- **Exercise**:
Render the lines from the one containing "genus: Onoclea" through the end of the items as a Markdown table with two columns, Row and Entry. Number the lines from 1 in Row, put each line in Entry, and skip blank lines.

Listing start

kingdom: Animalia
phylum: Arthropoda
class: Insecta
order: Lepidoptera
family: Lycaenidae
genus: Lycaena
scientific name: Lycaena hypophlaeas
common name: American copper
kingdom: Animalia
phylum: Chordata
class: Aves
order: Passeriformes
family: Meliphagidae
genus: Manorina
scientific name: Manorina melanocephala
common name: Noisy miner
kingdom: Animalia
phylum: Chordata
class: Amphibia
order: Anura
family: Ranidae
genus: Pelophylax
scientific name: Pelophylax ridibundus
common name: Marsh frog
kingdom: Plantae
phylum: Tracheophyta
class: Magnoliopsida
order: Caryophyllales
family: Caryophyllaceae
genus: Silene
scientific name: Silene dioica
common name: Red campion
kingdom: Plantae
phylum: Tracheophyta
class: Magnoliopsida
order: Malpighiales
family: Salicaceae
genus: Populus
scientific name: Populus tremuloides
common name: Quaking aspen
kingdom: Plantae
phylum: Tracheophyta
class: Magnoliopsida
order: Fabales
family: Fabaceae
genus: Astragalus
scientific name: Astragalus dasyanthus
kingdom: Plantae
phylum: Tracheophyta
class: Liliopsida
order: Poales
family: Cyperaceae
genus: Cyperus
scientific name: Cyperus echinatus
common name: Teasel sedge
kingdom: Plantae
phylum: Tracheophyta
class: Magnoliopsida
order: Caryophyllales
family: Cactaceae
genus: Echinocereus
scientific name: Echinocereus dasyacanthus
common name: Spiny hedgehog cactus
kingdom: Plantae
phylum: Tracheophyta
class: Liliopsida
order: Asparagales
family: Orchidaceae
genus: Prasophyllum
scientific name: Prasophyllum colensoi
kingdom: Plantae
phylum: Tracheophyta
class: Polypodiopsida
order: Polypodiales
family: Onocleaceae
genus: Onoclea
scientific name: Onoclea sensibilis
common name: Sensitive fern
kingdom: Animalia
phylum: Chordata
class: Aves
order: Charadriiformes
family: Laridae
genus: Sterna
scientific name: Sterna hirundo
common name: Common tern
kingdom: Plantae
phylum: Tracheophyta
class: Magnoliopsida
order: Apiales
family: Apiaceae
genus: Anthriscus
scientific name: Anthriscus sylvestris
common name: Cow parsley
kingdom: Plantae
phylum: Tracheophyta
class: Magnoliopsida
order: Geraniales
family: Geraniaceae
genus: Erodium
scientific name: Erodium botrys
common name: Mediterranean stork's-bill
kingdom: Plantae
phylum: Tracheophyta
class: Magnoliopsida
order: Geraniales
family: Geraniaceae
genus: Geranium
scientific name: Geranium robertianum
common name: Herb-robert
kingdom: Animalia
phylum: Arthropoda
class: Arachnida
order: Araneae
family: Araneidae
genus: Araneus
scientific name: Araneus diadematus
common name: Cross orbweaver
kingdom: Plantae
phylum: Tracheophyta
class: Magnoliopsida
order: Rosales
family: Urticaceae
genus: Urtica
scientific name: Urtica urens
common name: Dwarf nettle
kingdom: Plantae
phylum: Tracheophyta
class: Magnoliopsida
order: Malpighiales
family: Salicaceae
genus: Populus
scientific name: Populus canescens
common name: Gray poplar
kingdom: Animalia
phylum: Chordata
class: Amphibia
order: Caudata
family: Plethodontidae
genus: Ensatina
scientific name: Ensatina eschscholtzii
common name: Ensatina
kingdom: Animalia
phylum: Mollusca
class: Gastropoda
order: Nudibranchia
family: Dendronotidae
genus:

Listing end

- **Expected output**:
| Row | Entry |
|---|---|
| 1 | genus: Onoclea |
| 2 | scientific name: Onoclea sensibilis |
| 3 | common name: Sensitive fern |
| 4 | kingdom: Animalia |
| 5 | phylum: Chordata |
| 6 | class: Aves |
| 7 | order: Charadriiformes |
| 8 | family: Laridae |
| 9 | genus: Sterna |
| 10 | scientific name: Sterna hirundo |
| 11 | common name: Common tern |
| 12 | kingdom: Plantae |
| 13 | phylum: Tracheophyta |
| 14 | class: Magnoliopsida |
| 15 | order: Apiales |
| 16 | family: Apiaceae |
| 17 | genus: Anthriscus |
| 18 | scientific name: Anthriscus sylvestris |
| 19 | common name: Cow parsley |
| 20 | kingdom: Plantae |
| 21 | phylum: Tracheophyta |
| 22 | class: Magnoliopsida |
| 23 | order: Geraniales |
| 24 | family: Geraniaceae |
| 25 | genus: Erodium |
| 26 | scientific name: Erodium botrys |
| 27 | common name: Mediterranean stork's-bill |
| 28 | kingdom: Plantae |
| 29 | phylum: Tracheophyta |
| 30 | class: Magnoliopsida |
| 31 | order: Geraniales |
| 32 | family: Geraniaceae |
| 33 | genus: Geranium |
| 34 | scientific name: Geranium robertianum |
| 35 | common name: Herb-robert |
| 36 | kingdom: Animalia |
| 37 | phylum: Arthropoda |
| 38 | class: Arachnida |
| 39 | order: Araneae |
| 40 | family: Araneidae |
| 41 | genus: Araneus |
| 42 | scientific name: Araneus diadematus |
| 43 | common name: Cross orbweaver |
| 44 | kingdom: Plantae |
| 45 | phylum: Tracheophyta |
| 46 | class: Magnoliopsida |
| 47 | order: Rosales |
| 48 | family: Urticaceae |
| 49 | genus: Urtica |
| 50 | scientific name: Urtica urens |
| 51 | common name: Dwarf nettle |
| 52 | kingdom: Plantae |
| 53 | phylum: Tracheophyta |
| 54 | class: Magnoliopsida |
| 55 | order: Malpighiales |
| 56 | family: Salicaceae |
| 57 | genus: Populus |
| 58 | scientific name: Populus canescens |
| 59 | common name: Gray poplar |
| 60 | kingdom: Animalia |
| 61 | phylum: Chordata |
| 62 | class: Amphibia |
| 63 | order: Caudata |
| 64 | family: Plethodontidae |
| 65 | genus: Ensatina |
| 66 | scientific name: Ensatina eschscholtzii |
| 67 | common name: Ensatina |
| 68 | kingdom: Animalia |
| 69 | phylum: Mollusca |
| 70 | class: Gastropoda |
| 71 | order: Nudibranchia |
| 72 | family: Dendronotidae |
| 73 | genus: |